The poor grouse counts and spreading of disease unfortunately forced additional pressures all round for shoots, gamekeepers, and vets, following a year already filled with disruptions and restrictions. The workload increased due to the necessity for more sampling and disease investigations having to be carried out. However, we were able to carry out useful, in-depth research on some moors which weren’t running shoot days because of the low numbers. More clients led full health checks on shot birds compared to previous years to investigate these lower bird numbers. 

With more birds left on the ground at the end of the 2020/21 season due to the early end, alongside a warm autumn 2021, we have seen an increase in respiratory diseases. Any disease challenge can create added stress among keepers, farmers and rearers and we believe this should be combatted by openly discussing the challenges faced and providing support for the appropriate methods of management and prevention of the disease.

Mycoplasma Prevention Plans have progressed and the first ever-gamebird calibrated blood test to identify Mycoplasma Gallisepticum in game birds has now come to market. The consequences of this on flocks is encouraging and the uptake of the test across the sector, which shows the commitment from the industry to reduce the prevalence of the disease.

To date, whilst our work on mycoplasma prevention continues, what we are seeing nationwide among game birds, as well as other commercial poultry and wild birds, is a rise in Avian Influenza. It is typical of the current weather and time of year, but this year (2021) the vets are seeing a particularly sharp rise in bird flu cases. As a result, a national housing order has been put in place for poultry and we encourage gamekeepers to keep a close eye on their birds, while putting the necessary biosecurity measures in place.

The research and trials of alternative products to tackle common disease challenges have proven to be incredibly valuable this year, and specifically where we have investigated the role specific essential oils-based supplements can have within a typical rearing set up. What we are seeing is that they can be cost effective, can lead to a significant reduction in amount of medication required, as well as a marked reduction in mortality amongst the flock. There is always more research to be done however on the best products and combinations, as well as management practices, to create the optimum gut health for the birds to thrive. To do this, we are therefore involved in trialling new set ups and equipment, and increasingly our role as vets moves further away from reactive veterinary care as we are well placed to advise on a number of aspects of a rearing or shoot operation that can have an affect on flock health.

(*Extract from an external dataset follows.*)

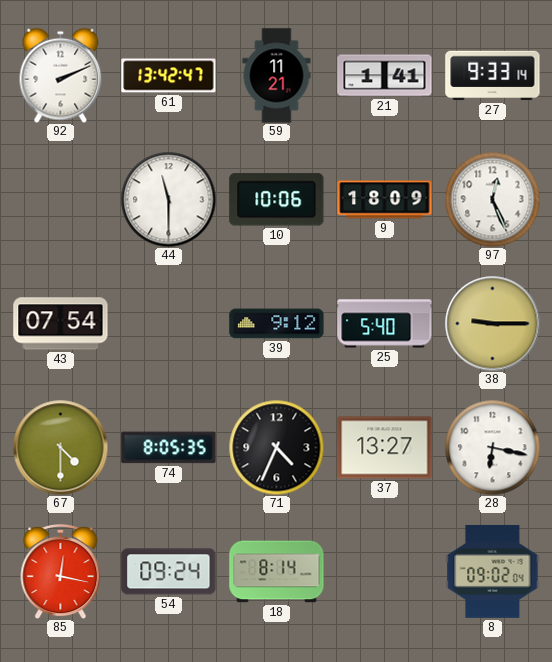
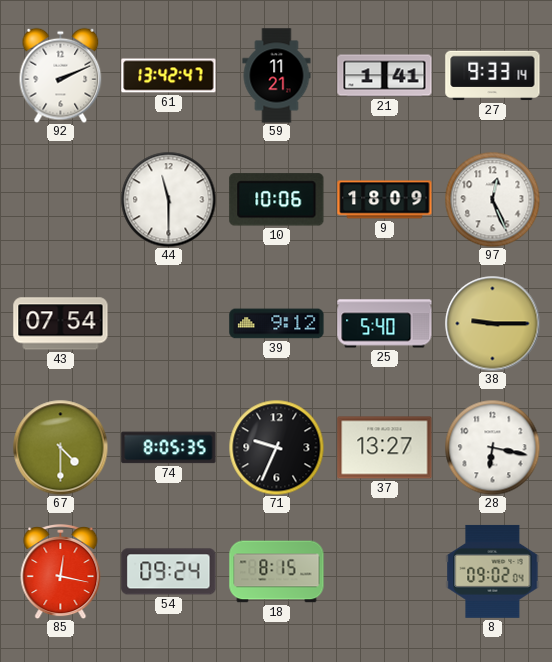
71: 4:34 -> 9:34
18: 8:14 -> 8:15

Now is a great opportunity to speak to your local vet to review the season and to carry out your Veterinary Health Plan (VHPs). These visits are designed to provide you with a thorough overview of your site and to work closely and proactively plan with your vet to improve bird health, welfare, efficiencies and returns for the following season. During VHPs, we often speak with clients regarding training requirements and how we can best help them to improve the overall handling and management of the birds throughout the season.

Our vets have been involved closely with the BGA and alongside other game bird vets across the country, we have assisted in setting up a series of training profiles for both game farmers and gamekeepers. There are 3 separate BGA-approved courses: one relating to laying flocks and hatcheries, one for rearing and one for release. These courses incorporate best practice principles taken from the welfare codes, and attendees can expect to gain in depth knowledge of key aspects of bird health, management and equipment for each of the relevant life stages, with key debates in the industry also being covered as a part of the course. It’s a great training profile for game farmers and keepers depending on which of those three operations they’re involved in. This training programme aims to help gamekeepers, across the country, to maintain standards and become certified under new auditing standards.

The COVID-19 pandemic although very worrying and concerning has led many to have had the time to stop and think and this has led to them moving forwards, creating change to become a more efficient, more sustainable business with solid foundations. We as vets are becoming more heavily involved in this change, giving advice to promote the best health possible, to allow shoots to obtain best practice and lead to better sporting birds.